Import this data set to R. Name this as you like, but later in these instructions we will refer to the imported R object as “population_data”. Use R to calculate the mean of the full population.
Give your TA the mean of your first sample and the mean of your population, for later full class use.
Question 1. Is the mean of your sample the same as the mean of the population as a whole? What about the standard deviation? Suggest reasons why the sample mean and the population mean might differ.
sample.int(n = 25, size = 5)
## [1] 4 8 15 11 5
This tells R to give us a set of 5 numbers randomly chosen from the integers 1 to 25. (When you run this line you will almost certainly get a different output. It is randomly choosing numbers, so we expect different answers each time.) Generate a set of 5 random numbers this way. Use these numbers to tell you which 5 shells to include in your sample.
Use R to calculate the mean of the shell lengths for these 5 shells in your random sample. The result is an estimate of the mean shell length in your population.
Make another random sample of 5 shells, and calculate the mean of this sample. Did you get a different number from the mean of the first sample? Why do you think the second sample mean is different from the first?
The estimates you obtained from your random samples in steps 10 and 12 are just two of many values that you might have obtained. By chance, each sample is likely to be different from other samples, with a different sample mean. The frequency distribution of estimates that you might obtain when sampling randomly from a population, and their probabilities of occurrence, is called the sampling distribution of the estimate. To explore the sampling distribution for the sample mean, let’s randomly sample from your population of shells several times. Each sample is going to have five shells, and we’ll calculate the mean of each sample.
In real life situations, you won’t have the whole population to work with, and you won’t be able to take many random samples. As a result, you won’t be able to glimpse the sampling distribution. But in this artificial scenario we can create multiple samples from our population to see what the sampling distribution might look like.

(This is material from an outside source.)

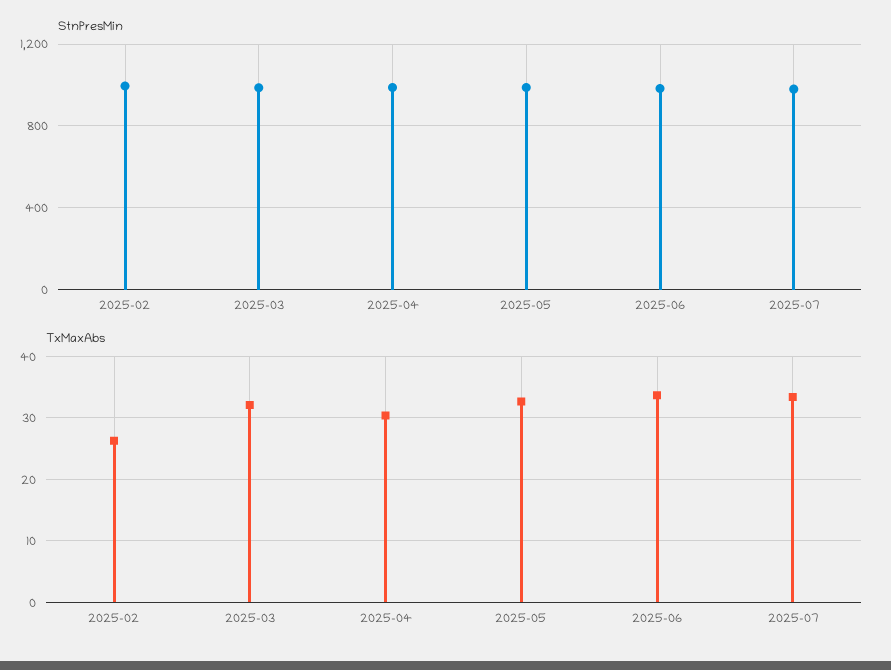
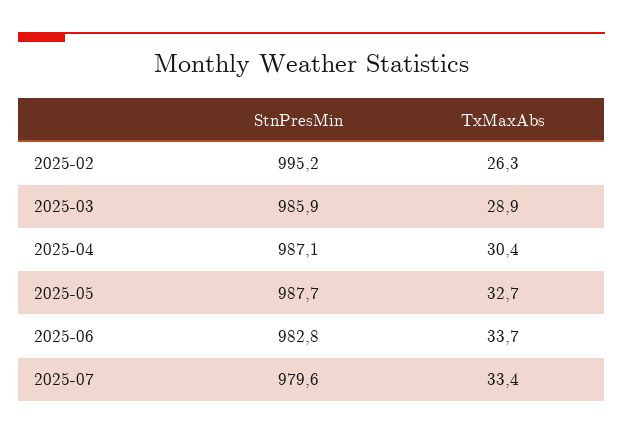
TxMaxAbs, 2025-03: 32 -> 28.9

The function is called mean_from_a_sample, and it is in the script “LearningTheToolsWeek4.R”. Paste this full command into the R console and hit return. Make sure you copy the whole function, including the closing curly bracket }.
Call this function by entering
> mean_from_a_sample(population_data$length, sample_size = 5)
where “population_data” is the list of all the lengths of the shells from your population and 5 is the sample size. Running this will give you the mean length of a random sample of 5 shells.
sample_mean_length = rep(0,1000)
for(i in 1:1000) sample_mean_length[i] =
mean_from_a_sample(population_data$length,5)
This creates a vector called sample_mean_length and fills it with 1000 means of independent random samples.
Question 2. Describe the shape of this distribution. Does it resemble a normal distribution? Does every sample return the same value of the mean? Why, or why not?
Question 3. How does the mean of the distribution of sample means compare to the true mean of the population? Are they approximately equal? Are your the sample means unbiased estimates of the population mean?
Compare the mean of your first sample to the distribution of sample means obtained from the random samples. Is your first sample mean unusual in any way?
From your TA, get the list of the means from the first samples of each group, and the population means for each group. Load these data into a data frame in R.
Create a new variable from the difference between a student group’s first sample mean and their population mean. Call this new variable “first_sample_error”. What is the average error of these first samples?
Question 4. Remember that these first samples were not necessarily random samples, unlike the other samples that we made today. Is there any pattern to the first samples that you think might result from this lack of randomness? If so, why might this have happened?